Jacques ou Jacquelotte Daret devint aussi notoire que son camarade d’atelier Roger de le Pasture, — à en juger d’après les documens, — et nous pouvons bien suivre, à travers diverses mentions, la carrière de ce peintre qui fut un artiste très en vue du XVe siècle néerlandais. Il sortait d’une famille d’ouvriers artistes ; son grand-père était « escrinier » et exécuta des sculptures sur bois pour la ville et les églises ; son père s’intitulait tailleur d’images, c’est-à-dire qu’il sculptait aussi bien la pierre que le bois.

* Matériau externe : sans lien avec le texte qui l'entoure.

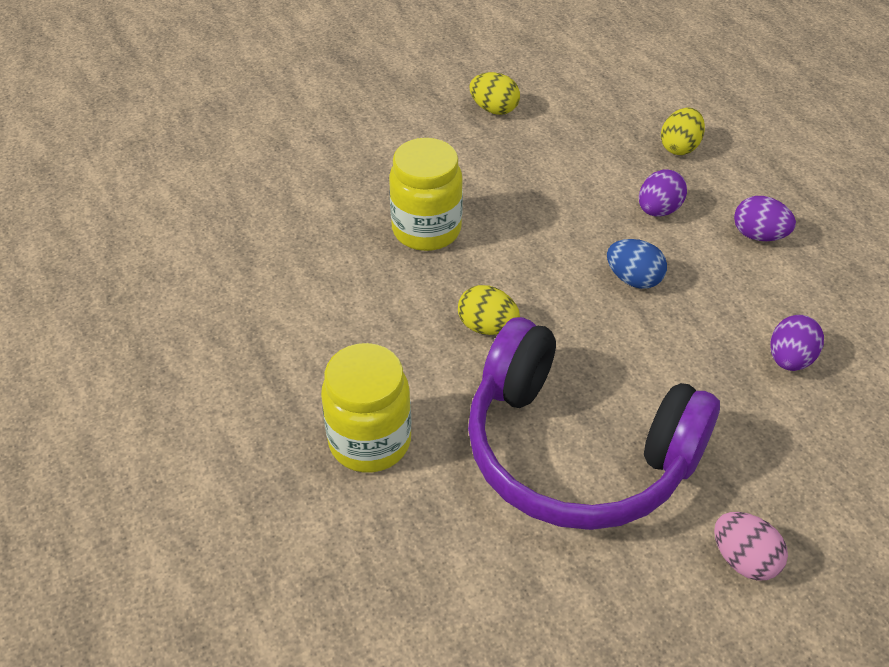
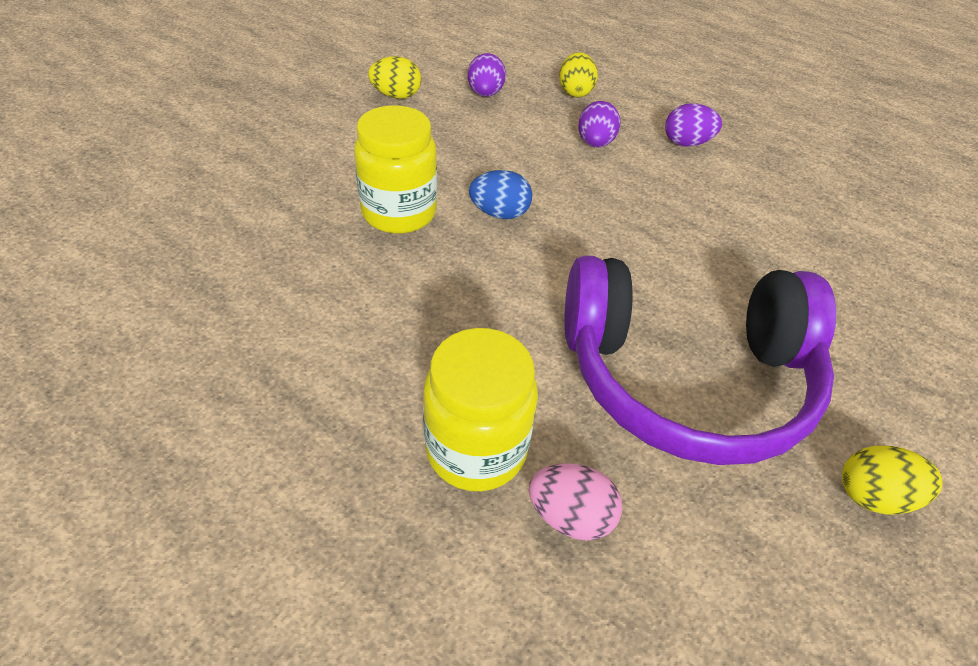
camera: 30 degrees left, 0 degrees up
(487, 327) = (518, 286): yellow egg -> yellow egg (873, 495)
(633, 279) = (617, 204): blue egg -> blue egg (499, 213)
(744, 560) = (900, 424): pink egg -> pink egg (570, 516)
(790, 359) = (787, 233): purple egg -> purple egg (485, 94)

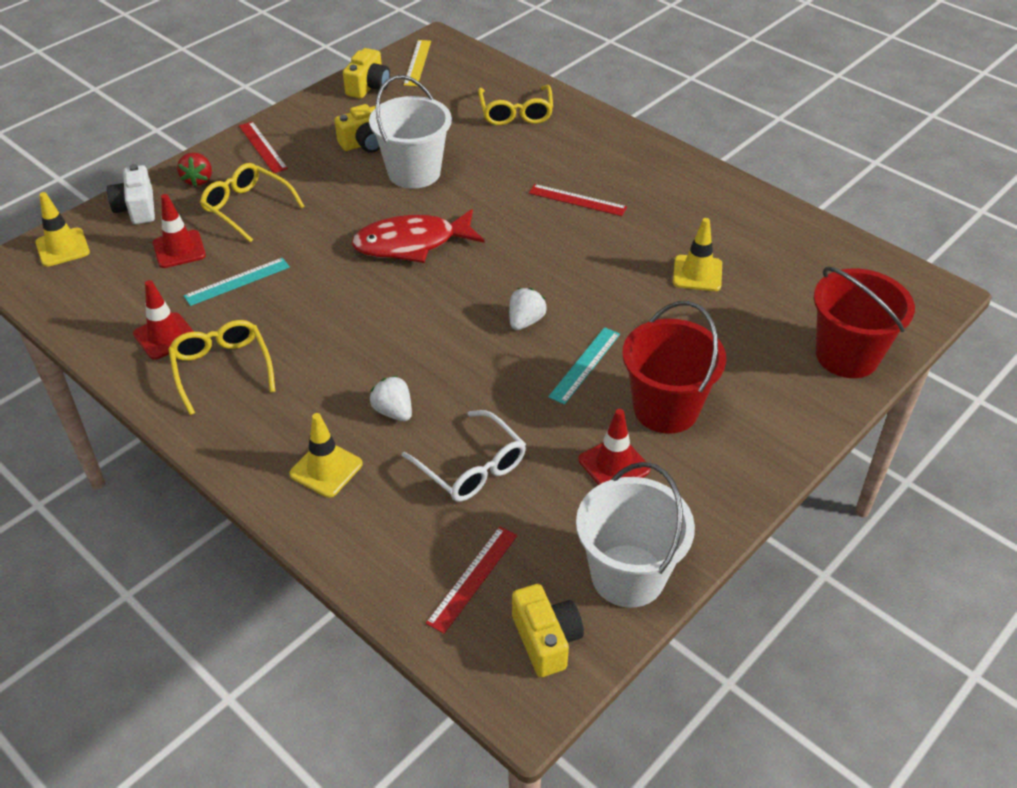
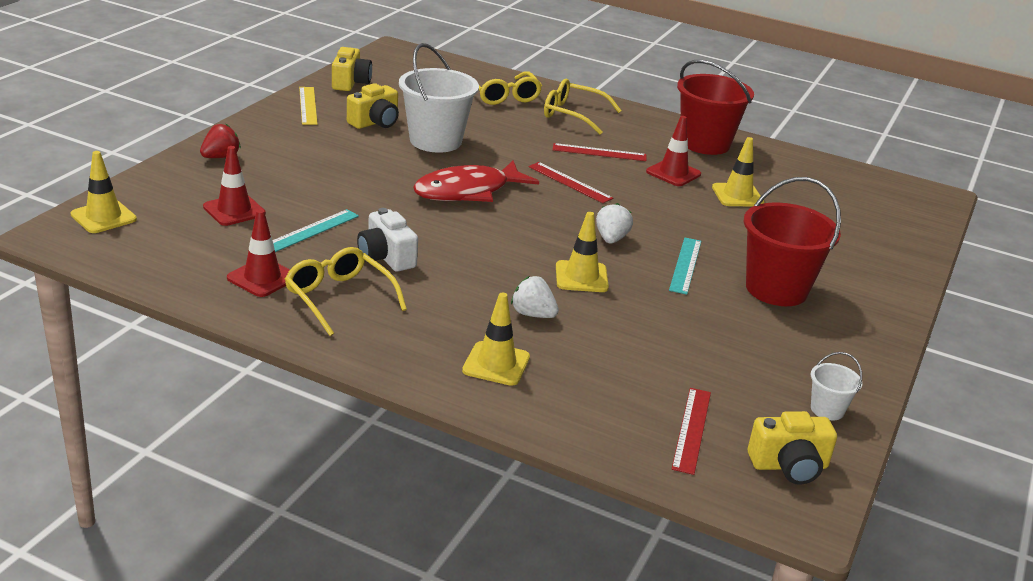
camera: 20 degrees left, 15 degrees down
(137, 208) = (168, 182): white camera -> white camera (386, 257)
(198, 180) = (220, 157): red strawberry -> red strawberry turned 120 degrees counterclockwise
(247, 208) = (286, 175): yellow glasses -> yellow glasses (573, 115)
(262, 147) = (272, 130): red ruler -> red ruler (569, 182)
(417, 63) = (387, 64): yellow ruler -> yellow ruler (308, 105)
(467, 369) = (581, 277): none -> yellow traffic cone
(471, 467) = (634, 348): white glasses -> none
(546, 640) = (789, 466): yellow camera -> yellow camera turned 120 degrees clockwise
(614, 465) = (759, 332): red traffic cone -> red traffic cone (673, 173)
(628, 575) = (827, 410): white bucket -> white bucket, size x0.46
(847, 356) = (897, 241): red bucket -> red bucket (705, 143)

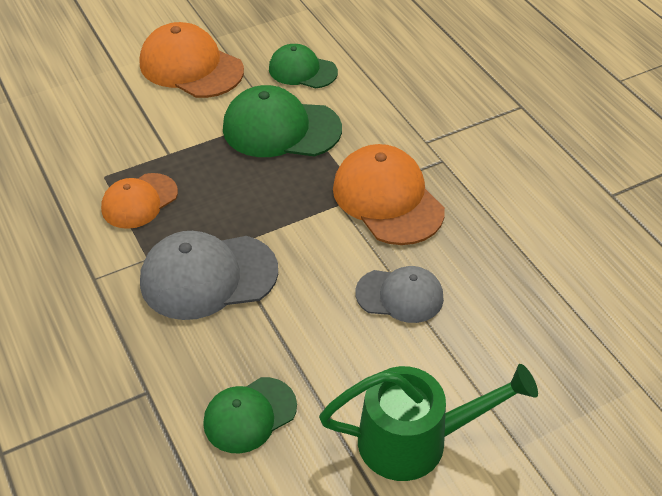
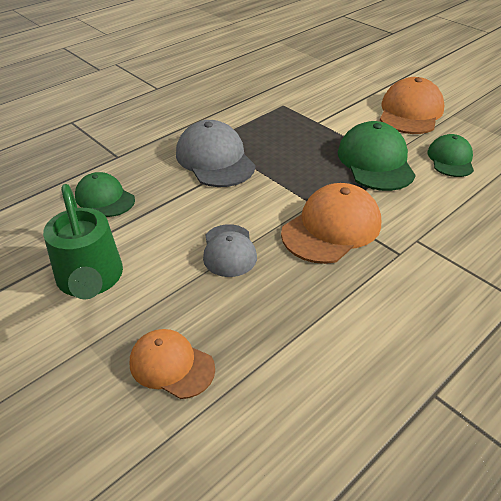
camera: 75 degrees right, 5 degrees down
(139, 201) = (268, 121): orange cap -> orange cap (171, 365)

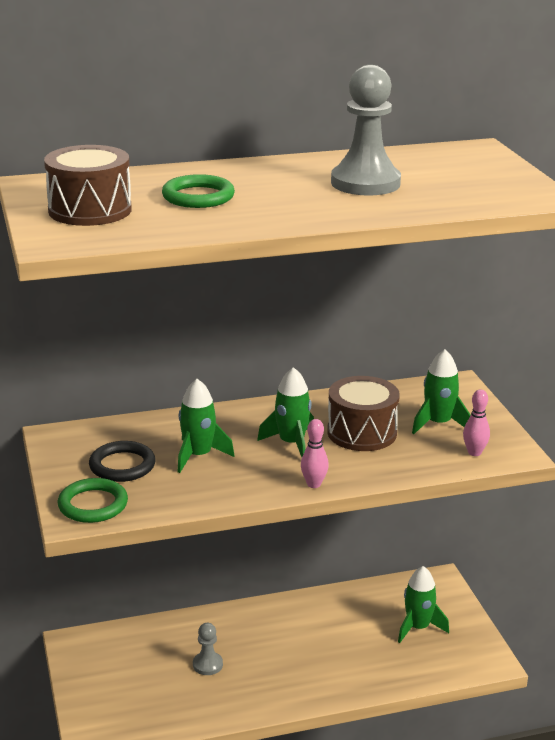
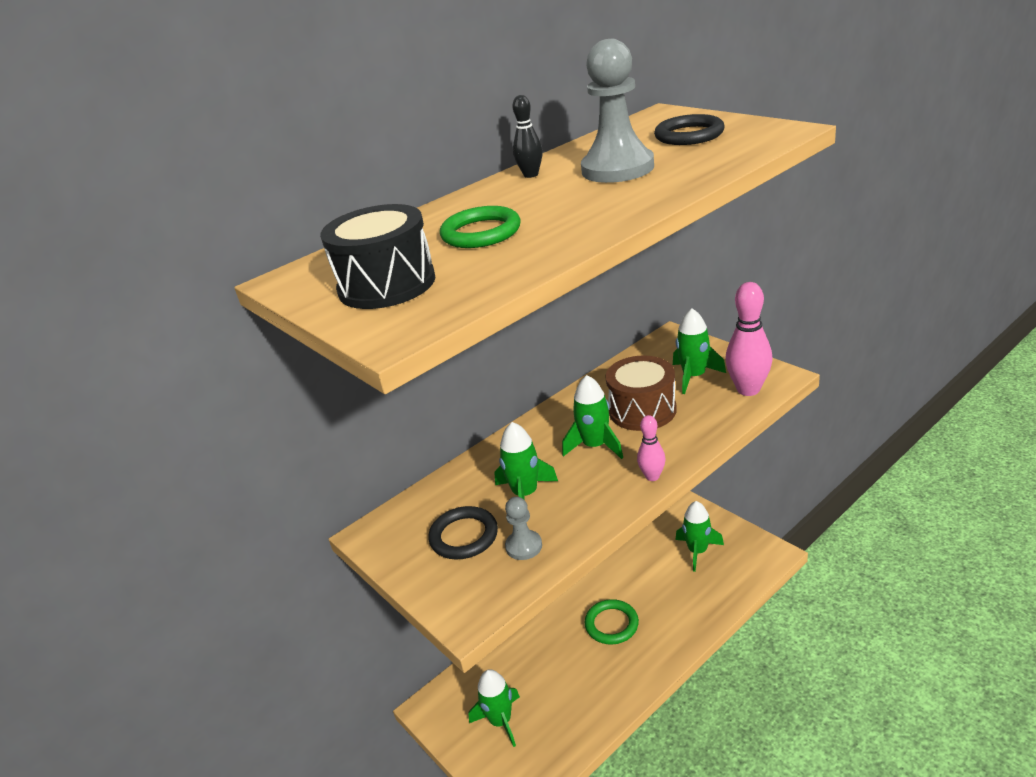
camera: 20 degrees left, 5 degrees up
(90, 210) = (387, 285): brown drum -> black drum
(93, 505) = (473, 592): green ring -> green ring (611, 624)
(124, 679) = (501, 721): none -> green rocket
(207, 665) = (561, 669): grey pawn -> grey pawn (524, 546)
(297, 165) = (531, 175): none -> black bowling pin
(465, 175) = (689, 135): none -> black ring
(474, 452) = (748, 389): pink bowling pin -> pink bowling pin, size x1.79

Né vers 1403, Jacques Daret passa ses premières années chez son père et son grand-père « où des meubles, des images, des retables, des tabernacles de bois sculpté furent les objets qui éveillèrent sa curiosité[1], » puis entra dans l’atelier de Robert Campin où le premier texte qui le concerne (avril 1418) le dit logé, nourri et « ouvrant de son métier. » Dès lors Jacques vit de son travail. Son père de temps à autre intervient pour liquider quelque dépense extraordinaire. C’est ainsi que Jean Daret rembourse à son fils les frais occasionnés par la cérémonie de la tonsure. Le jeune homme acquit en effet la qualité de clerc, complément ordinaire des professions intellectuelles[2]. Cette qualité impliquait un certain degré d’instruction. Les maîtres d’alors ne se contentaient pas d’être de grands techniciens ; ils connaissaient le latin, l’histoire religieuse et profane. Barthélémy Facius, contemporain de Jean van Eyck, vante l’érudition de l’illustre flamand. Où sont les maîtres d’aujour-

  1. Houtart, op. cit.
  2. « On recevait la tonsure cléricale dans le but, soit de jouir d’un bénéfice ecclésiastique, soit d’échapper aux juridictions laïques. » Houtart, ibid.